▸ TASK BRIEF: Locate the line containing "Working DRAFT for" in the data below. Reproduce it and every following line up to the end, exactly as given.

▸ Plain-text document sources:
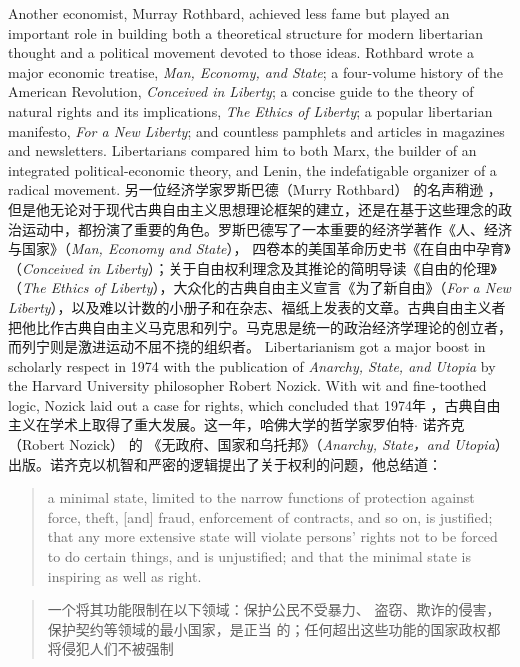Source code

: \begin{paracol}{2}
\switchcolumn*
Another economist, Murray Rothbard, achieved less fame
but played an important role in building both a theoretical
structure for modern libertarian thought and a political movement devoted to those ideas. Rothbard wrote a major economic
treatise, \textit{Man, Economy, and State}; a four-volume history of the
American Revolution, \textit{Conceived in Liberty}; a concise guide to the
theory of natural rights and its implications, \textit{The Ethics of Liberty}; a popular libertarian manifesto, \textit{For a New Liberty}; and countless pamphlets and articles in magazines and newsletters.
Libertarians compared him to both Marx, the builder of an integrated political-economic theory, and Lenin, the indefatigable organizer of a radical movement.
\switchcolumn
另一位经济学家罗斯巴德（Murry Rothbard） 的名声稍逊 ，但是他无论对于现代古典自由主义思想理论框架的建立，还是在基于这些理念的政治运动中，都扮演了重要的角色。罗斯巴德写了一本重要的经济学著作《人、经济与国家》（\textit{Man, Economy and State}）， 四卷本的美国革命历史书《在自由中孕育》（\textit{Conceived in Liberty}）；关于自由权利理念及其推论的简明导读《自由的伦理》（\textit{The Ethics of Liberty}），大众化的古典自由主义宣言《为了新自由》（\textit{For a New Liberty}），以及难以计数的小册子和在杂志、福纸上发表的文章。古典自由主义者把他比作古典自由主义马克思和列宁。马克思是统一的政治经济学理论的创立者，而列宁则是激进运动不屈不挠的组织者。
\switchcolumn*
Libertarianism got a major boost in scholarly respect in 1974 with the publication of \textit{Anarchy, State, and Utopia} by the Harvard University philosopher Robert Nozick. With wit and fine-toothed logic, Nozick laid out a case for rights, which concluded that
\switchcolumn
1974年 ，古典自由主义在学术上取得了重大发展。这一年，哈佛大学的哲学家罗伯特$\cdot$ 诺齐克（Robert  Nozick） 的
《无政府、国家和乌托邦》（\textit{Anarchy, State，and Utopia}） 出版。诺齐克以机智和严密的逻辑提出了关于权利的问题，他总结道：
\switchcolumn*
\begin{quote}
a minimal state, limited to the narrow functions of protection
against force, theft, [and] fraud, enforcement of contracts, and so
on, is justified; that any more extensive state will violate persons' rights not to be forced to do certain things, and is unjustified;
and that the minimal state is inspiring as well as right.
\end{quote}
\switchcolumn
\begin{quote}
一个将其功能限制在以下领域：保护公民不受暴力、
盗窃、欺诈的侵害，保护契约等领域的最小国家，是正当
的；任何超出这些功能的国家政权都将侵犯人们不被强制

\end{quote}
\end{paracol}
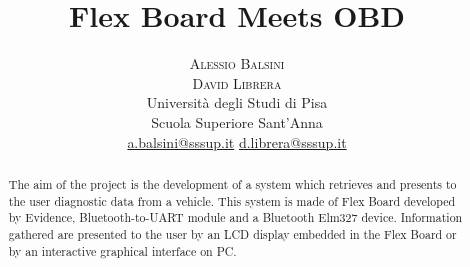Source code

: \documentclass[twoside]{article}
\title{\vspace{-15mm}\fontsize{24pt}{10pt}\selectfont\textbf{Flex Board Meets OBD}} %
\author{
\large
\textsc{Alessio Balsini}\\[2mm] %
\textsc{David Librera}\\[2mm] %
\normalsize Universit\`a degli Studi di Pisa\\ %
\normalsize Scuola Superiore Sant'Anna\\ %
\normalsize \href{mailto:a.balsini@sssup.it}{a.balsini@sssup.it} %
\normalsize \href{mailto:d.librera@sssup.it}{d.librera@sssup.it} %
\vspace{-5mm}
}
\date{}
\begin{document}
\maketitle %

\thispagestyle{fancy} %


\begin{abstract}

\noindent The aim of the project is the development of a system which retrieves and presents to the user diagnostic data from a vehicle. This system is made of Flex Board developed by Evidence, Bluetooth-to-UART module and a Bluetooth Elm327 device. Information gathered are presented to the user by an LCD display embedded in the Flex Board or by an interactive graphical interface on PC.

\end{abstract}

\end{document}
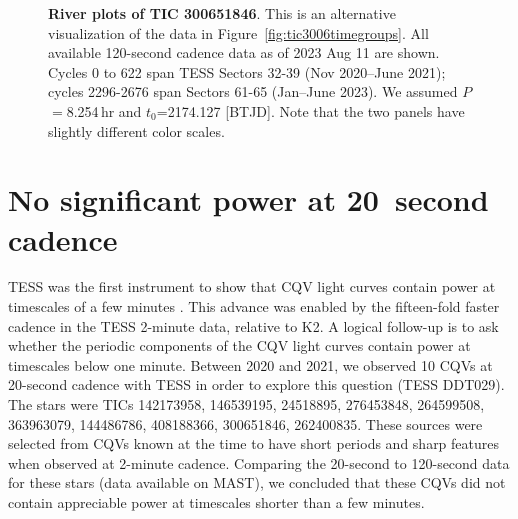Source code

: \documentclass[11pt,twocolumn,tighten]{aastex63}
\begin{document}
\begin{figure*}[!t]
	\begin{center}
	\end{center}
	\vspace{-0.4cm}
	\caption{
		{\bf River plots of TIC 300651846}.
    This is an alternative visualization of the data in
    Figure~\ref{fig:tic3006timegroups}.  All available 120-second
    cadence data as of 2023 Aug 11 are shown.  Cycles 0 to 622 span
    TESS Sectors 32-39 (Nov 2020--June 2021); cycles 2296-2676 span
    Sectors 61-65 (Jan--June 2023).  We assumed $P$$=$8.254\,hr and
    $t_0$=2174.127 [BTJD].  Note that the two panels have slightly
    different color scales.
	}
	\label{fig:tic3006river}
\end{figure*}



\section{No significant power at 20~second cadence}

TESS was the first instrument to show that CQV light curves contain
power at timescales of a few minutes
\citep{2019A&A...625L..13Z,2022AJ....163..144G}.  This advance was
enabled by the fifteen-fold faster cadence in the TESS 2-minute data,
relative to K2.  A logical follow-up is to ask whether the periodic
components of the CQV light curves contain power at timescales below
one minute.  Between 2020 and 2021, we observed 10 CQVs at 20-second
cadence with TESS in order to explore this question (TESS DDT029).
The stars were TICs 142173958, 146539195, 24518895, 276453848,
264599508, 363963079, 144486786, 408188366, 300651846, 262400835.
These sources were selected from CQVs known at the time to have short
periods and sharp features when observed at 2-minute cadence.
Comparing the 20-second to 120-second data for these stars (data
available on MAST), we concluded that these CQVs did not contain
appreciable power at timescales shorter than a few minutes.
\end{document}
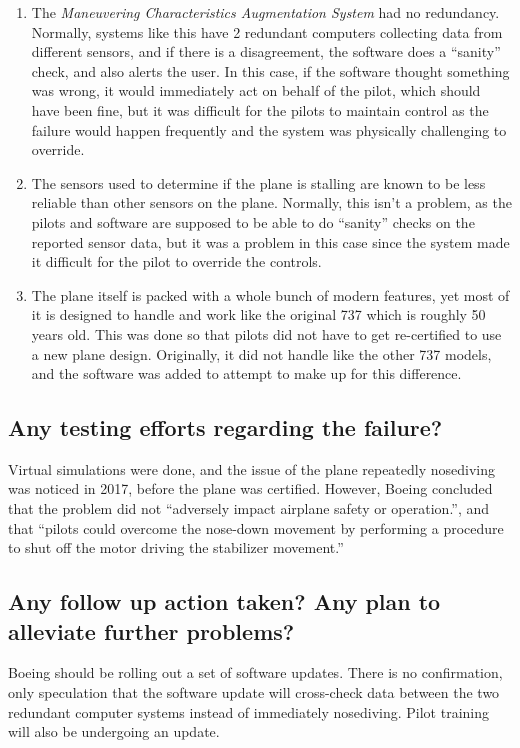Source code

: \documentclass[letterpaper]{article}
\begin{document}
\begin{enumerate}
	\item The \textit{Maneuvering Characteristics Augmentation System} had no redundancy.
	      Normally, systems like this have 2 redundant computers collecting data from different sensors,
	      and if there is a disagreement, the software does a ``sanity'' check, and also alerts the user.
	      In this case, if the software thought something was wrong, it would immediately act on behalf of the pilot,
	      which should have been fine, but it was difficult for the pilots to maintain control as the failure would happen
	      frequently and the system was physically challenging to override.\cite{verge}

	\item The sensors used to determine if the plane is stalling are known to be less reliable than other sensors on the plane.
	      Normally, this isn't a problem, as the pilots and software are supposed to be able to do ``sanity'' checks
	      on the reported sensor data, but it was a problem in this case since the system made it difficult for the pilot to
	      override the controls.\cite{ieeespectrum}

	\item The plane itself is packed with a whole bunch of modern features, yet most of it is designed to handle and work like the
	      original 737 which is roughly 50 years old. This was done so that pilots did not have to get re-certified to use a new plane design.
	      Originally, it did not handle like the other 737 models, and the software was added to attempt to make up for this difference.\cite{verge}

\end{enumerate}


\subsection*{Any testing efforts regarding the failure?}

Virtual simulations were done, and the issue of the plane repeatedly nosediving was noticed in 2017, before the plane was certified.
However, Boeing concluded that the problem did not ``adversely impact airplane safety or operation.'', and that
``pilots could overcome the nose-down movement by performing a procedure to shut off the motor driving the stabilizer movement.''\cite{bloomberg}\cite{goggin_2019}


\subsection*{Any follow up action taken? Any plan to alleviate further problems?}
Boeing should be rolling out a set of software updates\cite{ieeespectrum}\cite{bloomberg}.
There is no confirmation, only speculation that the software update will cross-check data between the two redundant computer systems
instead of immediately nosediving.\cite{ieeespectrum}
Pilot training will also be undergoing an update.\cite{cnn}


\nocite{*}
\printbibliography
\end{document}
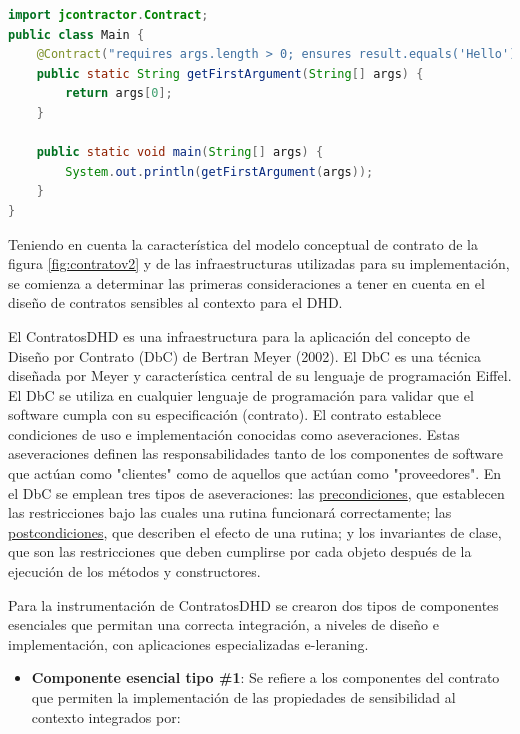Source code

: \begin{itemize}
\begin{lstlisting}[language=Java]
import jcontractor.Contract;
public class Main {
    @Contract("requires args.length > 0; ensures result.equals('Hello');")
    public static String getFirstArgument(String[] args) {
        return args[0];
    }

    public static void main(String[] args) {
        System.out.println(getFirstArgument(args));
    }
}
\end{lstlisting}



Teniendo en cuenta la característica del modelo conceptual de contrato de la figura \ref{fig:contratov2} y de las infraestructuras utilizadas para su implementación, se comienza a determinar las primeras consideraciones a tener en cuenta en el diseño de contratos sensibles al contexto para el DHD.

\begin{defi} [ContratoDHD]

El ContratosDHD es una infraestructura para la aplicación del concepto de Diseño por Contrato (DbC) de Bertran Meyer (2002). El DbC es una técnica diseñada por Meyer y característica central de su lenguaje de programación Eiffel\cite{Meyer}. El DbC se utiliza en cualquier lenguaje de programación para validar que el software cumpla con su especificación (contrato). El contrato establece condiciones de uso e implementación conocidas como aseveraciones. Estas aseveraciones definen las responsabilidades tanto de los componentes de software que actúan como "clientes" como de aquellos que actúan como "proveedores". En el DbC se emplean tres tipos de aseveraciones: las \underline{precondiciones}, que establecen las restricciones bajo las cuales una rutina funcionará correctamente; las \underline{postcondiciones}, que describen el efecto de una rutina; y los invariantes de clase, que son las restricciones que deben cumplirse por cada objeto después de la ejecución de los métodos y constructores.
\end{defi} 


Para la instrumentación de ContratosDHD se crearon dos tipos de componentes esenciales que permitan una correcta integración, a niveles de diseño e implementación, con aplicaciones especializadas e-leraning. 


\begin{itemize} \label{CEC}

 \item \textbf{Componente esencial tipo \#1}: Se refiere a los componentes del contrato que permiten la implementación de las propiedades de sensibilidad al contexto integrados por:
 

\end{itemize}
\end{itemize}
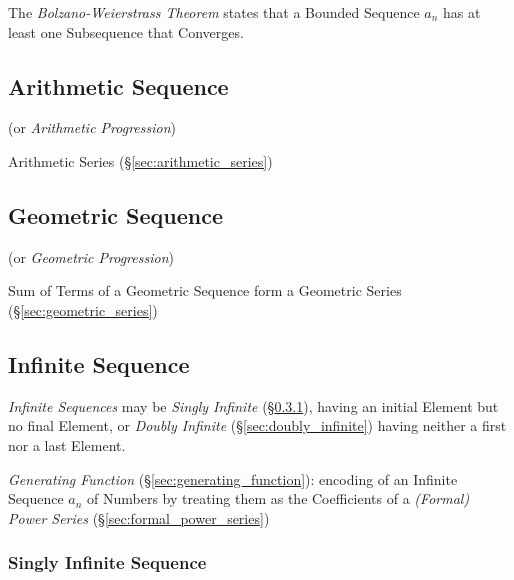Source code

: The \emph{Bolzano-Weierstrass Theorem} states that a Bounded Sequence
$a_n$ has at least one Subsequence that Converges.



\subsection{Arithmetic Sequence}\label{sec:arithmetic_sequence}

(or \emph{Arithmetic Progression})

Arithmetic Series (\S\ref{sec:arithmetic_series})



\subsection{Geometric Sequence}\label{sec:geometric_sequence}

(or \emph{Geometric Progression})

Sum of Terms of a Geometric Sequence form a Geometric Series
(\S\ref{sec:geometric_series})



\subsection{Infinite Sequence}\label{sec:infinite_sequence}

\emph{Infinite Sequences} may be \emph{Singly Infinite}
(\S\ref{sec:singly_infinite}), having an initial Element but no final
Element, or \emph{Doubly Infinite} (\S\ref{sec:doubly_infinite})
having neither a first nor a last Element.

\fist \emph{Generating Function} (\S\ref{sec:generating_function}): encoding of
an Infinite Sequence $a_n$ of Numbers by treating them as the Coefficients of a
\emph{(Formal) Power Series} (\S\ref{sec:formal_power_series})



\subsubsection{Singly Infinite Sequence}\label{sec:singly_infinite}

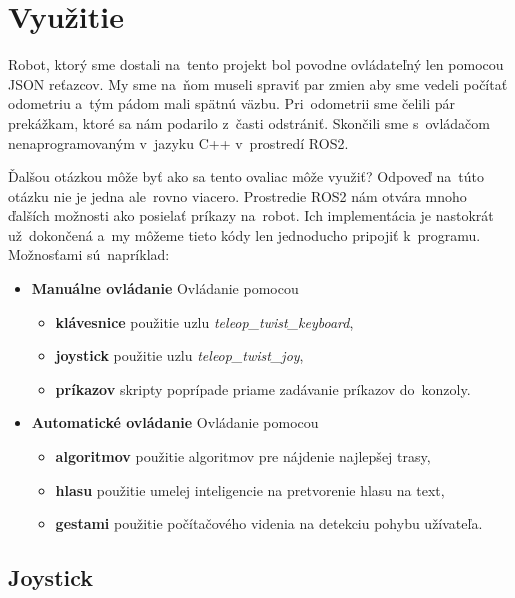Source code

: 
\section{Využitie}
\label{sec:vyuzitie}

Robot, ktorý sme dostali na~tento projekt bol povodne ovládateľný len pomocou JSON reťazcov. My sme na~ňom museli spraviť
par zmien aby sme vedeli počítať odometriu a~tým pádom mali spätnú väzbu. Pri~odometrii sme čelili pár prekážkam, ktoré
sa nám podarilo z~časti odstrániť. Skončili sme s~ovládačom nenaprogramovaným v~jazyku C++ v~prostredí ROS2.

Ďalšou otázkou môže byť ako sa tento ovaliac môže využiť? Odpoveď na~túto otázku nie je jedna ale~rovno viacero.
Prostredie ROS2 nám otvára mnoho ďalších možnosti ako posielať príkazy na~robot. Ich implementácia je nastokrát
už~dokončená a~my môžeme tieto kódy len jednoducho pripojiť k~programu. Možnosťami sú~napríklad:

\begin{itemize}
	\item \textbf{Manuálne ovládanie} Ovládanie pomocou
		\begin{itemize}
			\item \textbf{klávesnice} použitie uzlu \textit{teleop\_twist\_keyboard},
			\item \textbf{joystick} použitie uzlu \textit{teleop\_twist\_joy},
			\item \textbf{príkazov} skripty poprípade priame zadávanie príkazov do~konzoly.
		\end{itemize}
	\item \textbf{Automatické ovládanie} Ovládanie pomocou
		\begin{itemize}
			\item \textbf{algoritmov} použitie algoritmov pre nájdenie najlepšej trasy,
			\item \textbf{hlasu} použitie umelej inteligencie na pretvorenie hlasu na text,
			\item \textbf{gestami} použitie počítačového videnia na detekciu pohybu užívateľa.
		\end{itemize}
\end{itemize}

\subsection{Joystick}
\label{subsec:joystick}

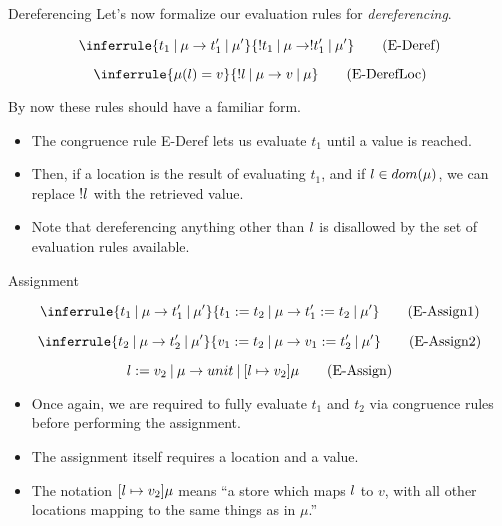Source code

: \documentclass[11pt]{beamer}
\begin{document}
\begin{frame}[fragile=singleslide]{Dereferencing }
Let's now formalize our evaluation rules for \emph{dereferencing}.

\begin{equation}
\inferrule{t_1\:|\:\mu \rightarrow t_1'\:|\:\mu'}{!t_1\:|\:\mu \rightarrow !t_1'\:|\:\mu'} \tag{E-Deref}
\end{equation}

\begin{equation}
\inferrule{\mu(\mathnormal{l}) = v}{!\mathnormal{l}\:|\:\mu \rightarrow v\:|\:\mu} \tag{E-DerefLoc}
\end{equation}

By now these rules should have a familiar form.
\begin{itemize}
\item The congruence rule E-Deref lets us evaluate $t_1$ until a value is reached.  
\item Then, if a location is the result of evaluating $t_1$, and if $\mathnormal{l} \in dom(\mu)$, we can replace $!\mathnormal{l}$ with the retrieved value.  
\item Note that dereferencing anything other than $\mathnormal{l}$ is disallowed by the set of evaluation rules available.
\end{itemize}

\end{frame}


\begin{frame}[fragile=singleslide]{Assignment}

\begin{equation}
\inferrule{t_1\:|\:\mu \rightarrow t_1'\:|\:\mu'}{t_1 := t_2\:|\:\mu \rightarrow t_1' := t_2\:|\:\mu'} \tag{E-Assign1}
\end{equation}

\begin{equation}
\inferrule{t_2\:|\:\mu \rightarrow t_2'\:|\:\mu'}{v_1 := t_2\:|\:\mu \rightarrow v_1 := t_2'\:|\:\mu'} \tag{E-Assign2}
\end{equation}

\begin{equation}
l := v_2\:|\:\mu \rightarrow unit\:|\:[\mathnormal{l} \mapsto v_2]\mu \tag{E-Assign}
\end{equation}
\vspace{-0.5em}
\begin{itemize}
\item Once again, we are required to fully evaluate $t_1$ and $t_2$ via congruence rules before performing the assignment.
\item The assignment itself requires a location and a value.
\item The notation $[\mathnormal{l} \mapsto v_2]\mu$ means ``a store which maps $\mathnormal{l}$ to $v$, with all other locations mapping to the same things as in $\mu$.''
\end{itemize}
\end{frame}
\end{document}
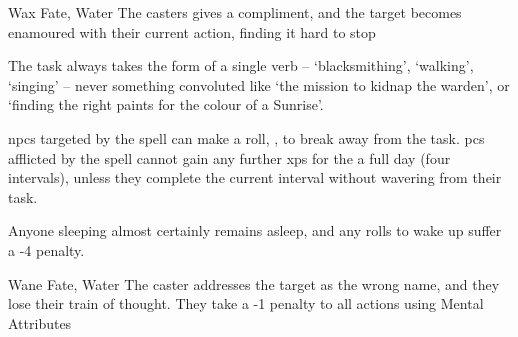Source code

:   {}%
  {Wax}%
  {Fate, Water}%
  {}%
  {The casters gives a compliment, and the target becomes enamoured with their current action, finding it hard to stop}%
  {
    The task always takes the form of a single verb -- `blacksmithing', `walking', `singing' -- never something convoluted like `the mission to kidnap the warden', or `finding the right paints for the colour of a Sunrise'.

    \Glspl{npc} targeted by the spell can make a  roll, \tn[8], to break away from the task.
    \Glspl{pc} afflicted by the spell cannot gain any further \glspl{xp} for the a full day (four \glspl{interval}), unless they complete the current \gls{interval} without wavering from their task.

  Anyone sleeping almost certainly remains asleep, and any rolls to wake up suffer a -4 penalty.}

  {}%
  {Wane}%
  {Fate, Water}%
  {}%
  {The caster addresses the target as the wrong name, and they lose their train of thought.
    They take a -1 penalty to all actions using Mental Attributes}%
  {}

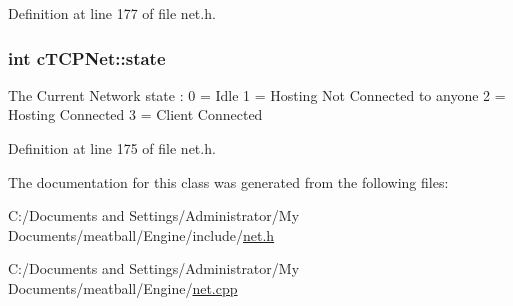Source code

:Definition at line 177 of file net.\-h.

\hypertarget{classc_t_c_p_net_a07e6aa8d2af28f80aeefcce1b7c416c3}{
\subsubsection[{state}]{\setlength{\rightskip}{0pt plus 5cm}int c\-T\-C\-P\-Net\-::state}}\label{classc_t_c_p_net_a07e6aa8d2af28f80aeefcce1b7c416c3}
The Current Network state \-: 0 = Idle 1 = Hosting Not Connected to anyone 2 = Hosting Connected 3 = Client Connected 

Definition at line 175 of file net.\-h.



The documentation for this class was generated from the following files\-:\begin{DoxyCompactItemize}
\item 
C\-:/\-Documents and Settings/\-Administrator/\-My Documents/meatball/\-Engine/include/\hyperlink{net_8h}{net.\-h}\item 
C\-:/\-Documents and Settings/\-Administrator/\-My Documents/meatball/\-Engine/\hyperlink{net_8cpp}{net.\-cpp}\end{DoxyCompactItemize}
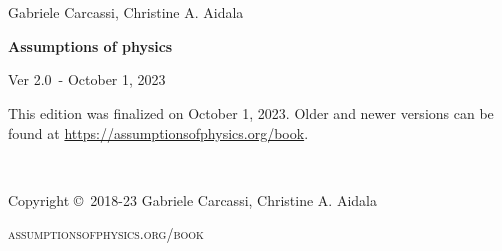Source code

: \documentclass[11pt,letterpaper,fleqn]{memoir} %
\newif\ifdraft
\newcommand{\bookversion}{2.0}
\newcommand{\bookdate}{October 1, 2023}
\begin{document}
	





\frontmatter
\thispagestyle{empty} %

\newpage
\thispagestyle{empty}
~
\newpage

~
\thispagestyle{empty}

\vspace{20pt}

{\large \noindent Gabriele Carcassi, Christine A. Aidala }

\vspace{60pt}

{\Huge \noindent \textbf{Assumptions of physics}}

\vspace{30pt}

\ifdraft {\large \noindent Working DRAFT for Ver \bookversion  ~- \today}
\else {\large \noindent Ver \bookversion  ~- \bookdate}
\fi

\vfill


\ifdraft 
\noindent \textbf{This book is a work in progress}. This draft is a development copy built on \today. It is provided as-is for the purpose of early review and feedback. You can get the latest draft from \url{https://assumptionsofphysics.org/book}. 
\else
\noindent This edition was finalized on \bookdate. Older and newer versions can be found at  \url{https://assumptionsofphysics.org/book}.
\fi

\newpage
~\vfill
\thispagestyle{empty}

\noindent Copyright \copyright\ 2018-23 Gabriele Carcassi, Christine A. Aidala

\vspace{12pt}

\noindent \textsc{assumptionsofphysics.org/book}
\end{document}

▸ ANSWER BOX:
\ifdraft {\large \noindent Working DRAFT for Ver \bookversion  ~- \today}
\else {\large \noindent Ver \bookversion  ~- \bookdate}
\fi

\vfill


\ifdraft 
\noindent \textbf{This book is a work in progress}. This draft is a development copy built on \today. It is provided as-is for the purpose of early review and feedback. You can get the latest draft from \url{https://assumptionsofphysics.org/book}. 
\else
\noindent This edition was finalized on \bookdate. Older and newer versions can be found at  \url{https://assumptionsofphysics.org/book}.
\fi

\newpage
~\vfill
\thispagestyle{empty}

\noindent Copyright \copyright\ 2018-23 Gabriele Carcassi, Christine A. Aidala

\vspace{12pt}

\noindent \textsc{assumptionsofphysics.org/book}
\end{document}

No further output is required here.